→ Assigned task 1
Decide whether each statement agrees with the call transcript. For each, answer yes or no and quote the words from the transcript that decide it. (a) The recovery in equity income was a variance to the full year. (b) The impairment taken in the first quarter for the divestitures was over $400 million. (c) The chief executive described the divestiture as a one-off.
→ Assigned task 2
In the call transcript, which quarter was the recovery in equity income originally planned for?

→ Given passage

Analyst at BNP Paribas

All right. Can you just speak to the favorable commercial item? Can you just provide more color on what actually took place? Was it unexpected for the full year, or was it more of a timing shift within the year in terms of? you know, the ability to get that recovery, which showed up in equity income, right?

speaker
Phil Fercasa
Executive Vice President and Chief Financial Officer

Right. Yeah, exactly, James. So two things there. It was a recovery in the first quarter in equity income. It hit P&V. We had initially planned for it in the second quarter. So it wasn't a variance to the full year. It was a timing shift between Q2 and Q1. And it really related to recoveries for past investments in EV programs. And just to kind of give you an order of magnitude, it was the bulk of the equity income improvement in margins year over year was probably 60 basis points of that improvement was that item. And again, hitting in P&V, you'll note that P&V had really strong performance in the quarter, revenue up, strong incremental margin on the revenue. But even excluding that item, you know, the incrementals in P&V would have been quite strong on the order of 30%. even without that item. So, P&B performed really well, good growth across several different launches, good growth in some of our camera businesses, et cetera. But to answer the question, it was a one-time item, but it was timing between Q2 and Q1.

speaker
James Piccarello
Analyst at BNP Paribas

Okay. That's crystal clear. Appreciate that. My apologies if I missed this in the prepared remarks, For the lighting and rooftop divestiture, should we expect any proceeds from that, or is it more of a, you know, partnership handoff type of arrangement because it's a zero, you know, has neutral EBIT?

speaker
Swami Kodagiri
President and Chief Executive Officer

Hi, James. Good morning. As I said in the remarks, the transactions will be closing later this year. obviously subject to approvals. They are margin accretive, you know, because they were below the magna average, I would say. But it is a, going back to the guiding principles, if you look at it from a strategic perspective in terms of market position, in terms of returns, we did not feel it was the right home and not the right path with us. That was the reason why the devastation was done.

speaker
Phil Fercasa
Executive Vice President and Chief Financial Officer

Yeah, maybe just to round that out, James, I would want to point out that on our gap results, we did book the loss related to those divestitures in the first quarter, just given where they were in terms of negotiations at the end of the quarter. So that was over a $400 million impairment that we took in the first quarter, which would be in the gap results excluded from adjusted.

speaker
Swami Kodagiri
President and Chief Executive Officer

And there are some modest proceeds that will be used to the normal course, James, right? You know, in terms of the cash flow, looking at the balance sheet and, you know, how it will be used for share repurchases.

speaker
James Piccarello
Analyst at BNP Paribas

Is this the beginning of a, like, ongoing pruning of the portfolio of, you know, smaller businesses, or is this mainly a one-off? I'm just curious if there's anything strategic, you know, and sustained behind this type of sale for you guys.

speaker
Swami Kodagiri
President and Chief Executive Officer

Yeah, I don't think it is a one-time or it's if you go back into the last 10 years, you would have seen, you know, fuel pressure controls, you would have seen in years. Honestly, James, this is an ongoing process. We continue to look at it every year. Can't speculate or won't comment on future actions, but I can tell you this is really a very rigorous ongoing process.

speaker
James Piccarello
Analyst at BNP Paribas

Thank you very much.

speaker
Krista
Conference Operator

Your next question comes from the line of Dan Levy with Barclays. Please go ahead.

→ Data shown
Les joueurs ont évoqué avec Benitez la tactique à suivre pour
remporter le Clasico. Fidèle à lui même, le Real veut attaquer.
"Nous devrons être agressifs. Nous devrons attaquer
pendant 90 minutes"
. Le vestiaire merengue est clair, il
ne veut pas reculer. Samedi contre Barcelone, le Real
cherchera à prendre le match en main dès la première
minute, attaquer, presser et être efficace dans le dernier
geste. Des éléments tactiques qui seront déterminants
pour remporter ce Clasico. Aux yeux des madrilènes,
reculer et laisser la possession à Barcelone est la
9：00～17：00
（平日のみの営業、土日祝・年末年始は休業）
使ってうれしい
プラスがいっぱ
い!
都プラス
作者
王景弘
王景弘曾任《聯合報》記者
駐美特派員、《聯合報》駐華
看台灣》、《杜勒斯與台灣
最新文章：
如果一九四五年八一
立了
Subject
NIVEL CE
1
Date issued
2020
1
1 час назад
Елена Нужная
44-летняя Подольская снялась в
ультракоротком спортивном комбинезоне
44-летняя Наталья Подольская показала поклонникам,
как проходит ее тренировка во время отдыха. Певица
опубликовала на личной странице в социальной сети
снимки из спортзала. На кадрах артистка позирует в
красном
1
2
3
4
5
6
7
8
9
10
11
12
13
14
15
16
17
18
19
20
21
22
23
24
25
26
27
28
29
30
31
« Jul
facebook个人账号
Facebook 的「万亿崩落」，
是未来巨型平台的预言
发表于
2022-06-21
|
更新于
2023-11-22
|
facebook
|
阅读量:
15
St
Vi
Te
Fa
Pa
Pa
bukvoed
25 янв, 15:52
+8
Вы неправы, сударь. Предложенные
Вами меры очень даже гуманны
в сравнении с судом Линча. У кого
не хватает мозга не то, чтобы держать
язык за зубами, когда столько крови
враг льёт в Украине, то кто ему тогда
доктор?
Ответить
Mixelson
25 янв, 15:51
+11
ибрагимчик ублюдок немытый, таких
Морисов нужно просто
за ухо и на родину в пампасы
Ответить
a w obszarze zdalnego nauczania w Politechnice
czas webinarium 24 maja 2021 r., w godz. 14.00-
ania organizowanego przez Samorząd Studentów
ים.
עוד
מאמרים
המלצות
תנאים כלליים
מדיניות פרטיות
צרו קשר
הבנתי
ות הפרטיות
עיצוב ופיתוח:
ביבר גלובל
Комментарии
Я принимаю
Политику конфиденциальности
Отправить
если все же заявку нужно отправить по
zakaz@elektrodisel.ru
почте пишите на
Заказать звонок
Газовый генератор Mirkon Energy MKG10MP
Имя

→ Answer 1
(a) No: "So it wasn't a variance to the full year."
(b) Yes: "So that was over a $400 million impairment that we took in the first quarter"
(c) No: "Honestly, James, this is an ongoing process."

→ Answer 2
The second quarter.